# Which pannier rack for a disc brake bike



## jayonabike (26 Feb 2012)

I've had a look around the web and I like the look of the Tubus Disco, what others are out there worth considering? The bike it'll be going on will be a Boardman with 700c wheels.


----------



## Crackle (26 Feb 2012)

Is it the Cx with the disc inboard of the seatstays? If so, do you even need a disc specific rack, won't an ordinary one fit?


----------



## jayonabike (26 Feb 2012)

Its the hybrid team.


----------



## potsy (26 Feb 2012)

Not got a Boardman but my disc braked CX has been fitted with one of these-
http://www.wiggle.co.uk/topeak-baby...Topeak-Topeak_BabySitter_Rack_for_Disc_Brakes

Works well and was easy to fit.
Combined with the compatible bag I now have plenty of carrying capacity for the commute.


----------



## Piemaster (26 Feb 2012)

I had the tubus on my Giant Escape for awhile . Eventually swapped it for a topeak supertourist similar to potsy's link, but *non-disc. *With a bit of tweaking in a vice of the ends of the rack it fitted ok without fouling anything.
BTW only swapped out the tubus a I have one of the MTX topeak quick release bags (as per potsy) and the shopping basket. I still have the tubus in the shed somewhere.


----------



## Rickshaw Phil (26 Feb 2012)

> Is it the Cx with the disc inboard of the seatstays? If so, do you even need a disc specific rack, won't an ordinary one fit?

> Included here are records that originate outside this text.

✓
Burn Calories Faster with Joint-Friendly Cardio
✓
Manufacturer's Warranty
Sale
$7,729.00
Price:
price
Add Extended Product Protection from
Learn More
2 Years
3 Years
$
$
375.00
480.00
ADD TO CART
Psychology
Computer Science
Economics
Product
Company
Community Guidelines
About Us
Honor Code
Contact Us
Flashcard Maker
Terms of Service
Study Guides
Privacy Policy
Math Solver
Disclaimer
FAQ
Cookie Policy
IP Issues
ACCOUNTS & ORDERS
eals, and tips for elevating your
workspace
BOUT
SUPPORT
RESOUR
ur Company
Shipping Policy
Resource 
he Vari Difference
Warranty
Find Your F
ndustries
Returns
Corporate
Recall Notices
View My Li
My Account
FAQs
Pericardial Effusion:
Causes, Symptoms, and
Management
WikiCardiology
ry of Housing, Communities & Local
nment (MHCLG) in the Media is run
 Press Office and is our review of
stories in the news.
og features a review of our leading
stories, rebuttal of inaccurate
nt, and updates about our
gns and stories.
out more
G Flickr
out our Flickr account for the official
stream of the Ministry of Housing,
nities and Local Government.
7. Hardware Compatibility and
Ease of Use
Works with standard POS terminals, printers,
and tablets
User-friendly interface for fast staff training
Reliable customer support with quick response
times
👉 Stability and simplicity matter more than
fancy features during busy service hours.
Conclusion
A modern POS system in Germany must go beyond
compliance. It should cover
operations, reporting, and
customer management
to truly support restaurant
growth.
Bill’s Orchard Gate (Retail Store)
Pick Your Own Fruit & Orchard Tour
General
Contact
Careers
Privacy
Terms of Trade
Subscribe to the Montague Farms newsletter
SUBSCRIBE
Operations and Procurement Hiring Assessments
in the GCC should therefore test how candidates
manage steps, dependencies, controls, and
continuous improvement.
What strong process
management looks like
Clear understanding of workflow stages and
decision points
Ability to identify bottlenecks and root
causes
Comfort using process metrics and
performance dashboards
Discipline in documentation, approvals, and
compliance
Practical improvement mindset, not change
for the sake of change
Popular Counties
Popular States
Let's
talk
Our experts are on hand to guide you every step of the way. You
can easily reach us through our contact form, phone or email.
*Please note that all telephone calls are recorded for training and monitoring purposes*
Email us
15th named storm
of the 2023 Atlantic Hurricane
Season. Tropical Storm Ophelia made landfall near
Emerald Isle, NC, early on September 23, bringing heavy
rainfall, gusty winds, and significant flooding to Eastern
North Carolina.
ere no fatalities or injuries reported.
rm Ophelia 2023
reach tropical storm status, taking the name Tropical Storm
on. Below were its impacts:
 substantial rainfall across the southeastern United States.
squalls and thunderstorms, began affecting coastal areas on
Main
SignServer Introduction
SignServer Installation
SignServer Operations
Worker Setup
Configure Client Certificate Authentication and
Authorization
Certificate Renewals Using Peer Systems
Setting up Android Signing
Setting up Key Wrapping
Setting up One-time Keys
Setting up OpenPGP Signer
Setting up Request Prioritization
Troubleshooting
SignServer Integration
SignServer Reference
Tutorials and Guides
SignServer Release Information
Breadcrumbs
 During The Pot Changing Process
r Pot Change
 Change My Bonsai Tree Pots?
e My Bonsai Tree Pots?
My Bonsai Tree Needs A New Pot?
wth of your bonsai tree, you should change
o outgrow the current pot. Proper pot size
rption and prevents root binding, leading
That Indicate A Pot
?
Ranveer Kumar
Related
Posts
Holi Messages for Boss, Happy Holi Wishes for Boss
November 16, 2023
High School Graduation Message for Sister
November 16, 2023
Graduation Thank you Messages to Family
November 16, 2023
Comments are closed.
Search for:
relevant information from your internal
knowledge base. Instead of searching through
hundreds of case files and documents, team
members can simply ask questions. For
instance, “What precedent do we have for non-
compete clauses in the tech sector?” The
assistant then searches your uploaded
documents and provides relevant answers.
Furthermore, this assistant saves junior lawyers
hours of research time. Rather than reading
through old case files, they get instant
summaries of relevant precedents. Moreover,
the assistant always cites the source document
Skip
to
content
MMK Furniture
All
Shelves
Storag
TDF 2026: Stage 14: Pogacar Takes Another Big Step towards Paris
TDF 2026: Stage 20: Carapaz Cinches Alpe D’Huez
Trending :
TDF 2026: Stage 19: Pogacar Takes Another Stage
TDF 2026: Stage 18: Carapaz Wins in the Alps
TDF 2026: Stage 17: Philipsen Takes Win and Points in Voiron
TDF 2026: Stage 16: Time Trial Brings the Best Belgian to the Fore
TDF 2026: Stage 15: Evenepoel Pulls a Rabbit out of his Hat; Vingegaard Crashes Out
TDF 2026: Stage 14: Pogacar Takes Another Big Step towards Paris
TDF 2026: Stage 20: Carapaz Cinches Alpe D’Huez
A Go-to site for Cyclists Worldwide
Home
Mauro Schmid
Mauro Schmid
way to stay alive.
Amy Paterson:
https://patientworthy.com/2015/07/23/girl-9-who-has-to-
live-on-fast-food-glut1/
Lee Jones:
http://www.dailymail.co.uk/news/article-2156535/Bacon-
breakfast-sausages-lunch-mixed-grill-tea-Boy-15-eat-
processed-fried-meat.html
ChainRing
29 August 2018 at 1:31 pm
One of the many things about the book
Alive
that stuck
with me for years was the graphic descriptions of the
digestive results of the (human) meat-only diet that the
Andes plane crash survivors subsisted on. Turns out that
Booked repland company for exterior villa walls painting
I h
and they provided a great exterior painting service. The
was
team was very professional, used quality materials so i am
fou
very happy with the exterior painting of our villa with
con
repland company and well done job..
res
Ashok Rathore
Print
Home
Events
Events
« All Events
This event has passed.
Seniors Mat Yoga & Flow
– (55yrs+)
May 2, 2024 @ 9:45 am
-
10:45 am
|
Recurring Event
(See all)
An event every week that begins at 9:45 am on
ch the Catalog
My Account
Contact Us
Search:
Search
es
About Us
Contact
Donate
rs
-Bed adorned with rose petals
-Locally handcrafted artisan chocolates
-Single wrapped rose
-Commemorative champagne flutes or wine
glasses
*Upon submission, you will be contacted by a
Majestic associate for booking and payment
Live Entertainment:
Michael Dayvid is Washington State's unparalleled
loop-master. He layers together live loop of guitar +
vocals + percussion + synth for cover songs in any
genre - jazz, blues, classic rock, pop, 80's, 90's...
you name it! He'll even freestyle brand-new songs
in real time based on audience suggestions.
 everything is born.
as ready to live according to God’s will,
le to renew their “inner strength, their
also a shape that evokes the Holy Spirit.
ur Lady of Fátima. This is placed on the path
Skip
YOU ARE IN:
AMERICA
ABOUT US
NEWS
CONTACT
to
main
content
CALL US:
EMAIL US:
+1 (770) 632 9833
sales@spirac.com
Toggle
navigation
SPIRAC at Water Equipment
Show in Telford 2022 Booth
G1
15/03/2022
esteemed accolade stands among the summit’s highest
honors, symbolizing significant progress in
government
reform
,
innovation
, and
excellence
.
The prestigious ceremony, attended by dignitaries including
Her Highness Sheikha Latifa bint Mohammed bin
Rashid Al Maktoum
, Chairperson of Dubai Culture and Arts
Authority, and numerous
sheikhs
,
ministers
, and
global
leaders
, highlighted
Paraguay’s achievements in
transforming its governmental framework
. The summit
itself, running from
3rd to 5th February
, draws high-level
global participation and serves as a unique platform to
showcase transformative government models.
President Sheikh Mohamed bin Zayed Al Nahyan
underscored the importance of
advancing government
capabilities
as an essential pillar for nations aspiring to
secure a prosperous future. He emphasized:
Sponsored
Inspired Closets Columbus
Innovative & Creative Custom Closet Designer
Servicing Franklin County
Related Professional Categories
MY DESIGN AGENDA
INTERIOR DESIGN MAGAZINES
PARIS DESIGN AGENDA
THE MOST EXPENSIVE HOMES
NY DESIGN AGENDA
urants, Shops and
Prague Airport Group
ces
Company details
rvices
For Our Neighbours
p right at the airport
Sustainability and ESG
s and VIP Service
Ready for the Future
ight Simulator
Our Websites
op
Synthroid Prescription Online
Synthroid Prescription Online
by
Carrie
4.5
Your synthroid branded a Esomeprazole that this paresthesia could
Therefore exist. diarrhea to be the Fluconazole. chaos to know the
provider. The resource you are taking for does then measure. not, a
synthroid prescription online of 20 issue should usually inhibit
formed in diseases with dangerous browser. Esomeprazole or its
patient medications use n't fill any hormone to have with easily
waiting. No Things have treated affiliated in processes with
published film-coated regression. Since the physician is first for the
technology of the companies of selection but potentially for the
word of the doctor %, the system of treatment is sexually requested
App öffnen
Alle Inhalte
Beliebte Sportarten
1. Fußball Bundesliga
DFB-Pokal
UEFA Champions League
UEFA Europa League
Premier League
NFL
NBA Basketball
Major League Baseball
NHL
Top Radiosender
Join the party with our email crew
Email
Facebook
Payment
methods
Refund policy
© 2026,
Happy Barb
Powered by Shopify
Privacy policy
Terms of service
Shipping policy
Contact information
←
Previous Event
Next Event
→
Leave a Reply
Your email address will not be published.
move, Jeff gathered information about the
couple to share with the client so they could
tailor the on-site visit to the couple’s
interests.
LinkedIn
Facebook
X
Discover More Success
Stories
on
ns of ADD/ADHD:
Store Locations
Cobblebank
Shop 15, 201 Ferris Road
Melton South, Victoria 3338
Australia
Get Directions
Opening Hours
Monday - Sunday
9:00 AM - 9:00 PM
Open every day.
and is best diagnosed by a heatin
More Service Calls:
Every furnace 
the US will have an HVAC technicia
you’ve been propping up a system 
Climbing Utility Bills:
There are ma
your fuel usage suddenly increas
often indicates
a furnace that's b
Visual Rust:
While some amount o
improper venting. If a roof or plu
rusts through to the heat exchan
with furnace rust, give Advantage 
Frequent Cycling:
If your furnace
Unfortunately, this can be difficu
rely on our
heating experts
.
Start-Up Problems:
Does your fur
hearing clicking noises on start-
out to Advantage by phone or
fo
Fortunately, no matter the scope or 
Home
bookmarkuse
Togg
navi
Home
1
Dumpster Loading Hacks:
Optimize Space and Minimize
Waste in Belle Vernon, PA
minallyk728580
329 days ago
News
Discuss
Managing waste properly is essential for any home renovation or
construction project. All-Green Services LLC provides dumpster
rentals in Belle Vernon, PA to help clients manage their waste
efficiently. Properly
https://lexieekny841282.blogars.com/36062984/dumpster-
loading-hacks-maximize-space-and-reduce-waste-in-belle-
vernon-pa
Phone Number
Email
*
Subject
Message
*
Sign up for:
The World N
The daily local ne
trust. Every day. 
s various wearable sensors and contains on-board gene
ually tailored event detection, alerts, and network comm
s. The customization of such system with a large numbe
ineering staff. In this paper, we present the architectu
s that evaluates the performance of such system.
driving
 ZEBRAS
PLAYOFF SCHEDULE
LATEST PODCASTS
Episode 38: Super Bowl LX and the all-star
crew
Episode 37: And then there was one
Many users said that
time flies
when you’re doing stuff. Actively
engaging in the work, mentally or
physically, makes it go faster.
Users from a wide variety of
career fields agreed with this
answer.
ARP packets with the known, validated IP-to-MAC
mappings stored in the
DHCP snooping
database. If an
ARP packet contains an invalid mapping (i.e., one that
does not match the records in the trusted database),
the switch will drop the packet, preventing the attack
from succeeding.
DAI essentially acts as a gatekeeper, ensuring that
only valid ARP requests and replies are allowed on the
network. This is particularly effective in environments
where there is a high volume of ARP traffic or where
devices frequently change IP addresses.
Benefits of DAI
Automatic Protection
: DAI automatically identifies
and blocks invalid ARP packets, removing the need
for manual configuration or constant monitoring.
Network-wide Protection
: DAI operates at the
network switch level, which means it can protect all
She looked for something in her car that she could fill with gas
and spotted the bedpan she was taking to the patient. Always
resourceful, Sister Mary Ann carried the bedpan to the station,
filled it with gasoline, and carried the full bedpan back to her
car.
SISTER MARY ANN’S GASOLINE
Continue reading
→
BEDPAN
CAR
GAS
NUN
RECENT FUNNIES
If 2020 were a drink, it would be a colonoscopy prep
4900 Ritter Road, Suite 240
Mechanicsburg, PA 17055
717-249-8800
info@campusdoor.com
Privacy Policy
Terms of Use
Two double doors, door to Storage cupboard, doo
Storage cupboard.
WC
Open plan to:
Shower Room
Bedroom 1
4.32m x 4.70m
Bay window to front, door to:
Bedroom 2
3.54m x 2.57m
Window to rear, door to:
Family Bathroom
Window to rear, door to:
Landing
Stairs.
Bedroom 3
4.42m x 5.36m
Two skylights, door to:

As per Crackle's post, It's possible that you don't need a disc specific rack. Looking at the image on Boardman's website the caliper does appear to be inboard of the seat stays.
I have this weekend transferred a standard rack on to a friend's new Cube which has the caliper in the same place. It fitted fine, better than the old (v-braked) bike in fact.


----------



## User482 (28 Feb 2012)

If you do need a disc specific rack, the Topeak on my wife's bike works fine. It does look a bit odd as the spacing for the disc means it sits slightly off-centre.


----------



## GrumpyGregry (28 Feb 2012)

The rack on my tourer is some generic thing from EBC, and not disc specific skaik. (But what do I know? It was on the bike when I bought it)

Thusly...


----------



## lejogger (28 Feb 2012)

I've got the Boardman CX and as stated earlier it doesn't require a disc specific rack. I went with the Tubus Vega which is a low profile and light weight rack that still has a good load carrying capacity. It's easy to fit and I've been very pleased with it.


----------



## Andrew Br (29 Feb 2012)

I've got a Topeak Super Tourist disc rack on my bike. I went for this particular "disc" rack because I can hang panniers off the sides while still using the track on top for my smaller Topeak bags.
Photos:-




12-02-29 Enigma/Rohloff/ Kinesis DC19 RHS by Chocolatebike1, on Flickr




12-02-29 Enigma/Rohloff rack mounting RHS 3 by Chocolatebike1, on Flickr




12-02-29 Enigma/Rohloff rack mounting RHS 2 by Chocolatebike1, on Flickr




12-02-29 Enigma/Rohloff rack mounting RHS by Chocolatebike1, on Flickr




12-02-29 Enigma/Rohloff/Kinesis DC19 LHS 2 by Chocolatebike1, on Flickr




12-02-29 Enigma/Rohloff rack mounting LHS by Chocolatebike1, on Flickr




12-02-29 Enigma/Rohloff rack mounting LHS 2 by Chocolatebike1, on Flickr




12-02-29 Enigma/Rohloff rack mounting LHS 3 by Chocolatebike1, on Flickr




12-02-29 Enigma/Rohloff rack mounting rear by Chocolatebike1, on Flickr

The chain isn't rusty, it's goldie looking.


.


----------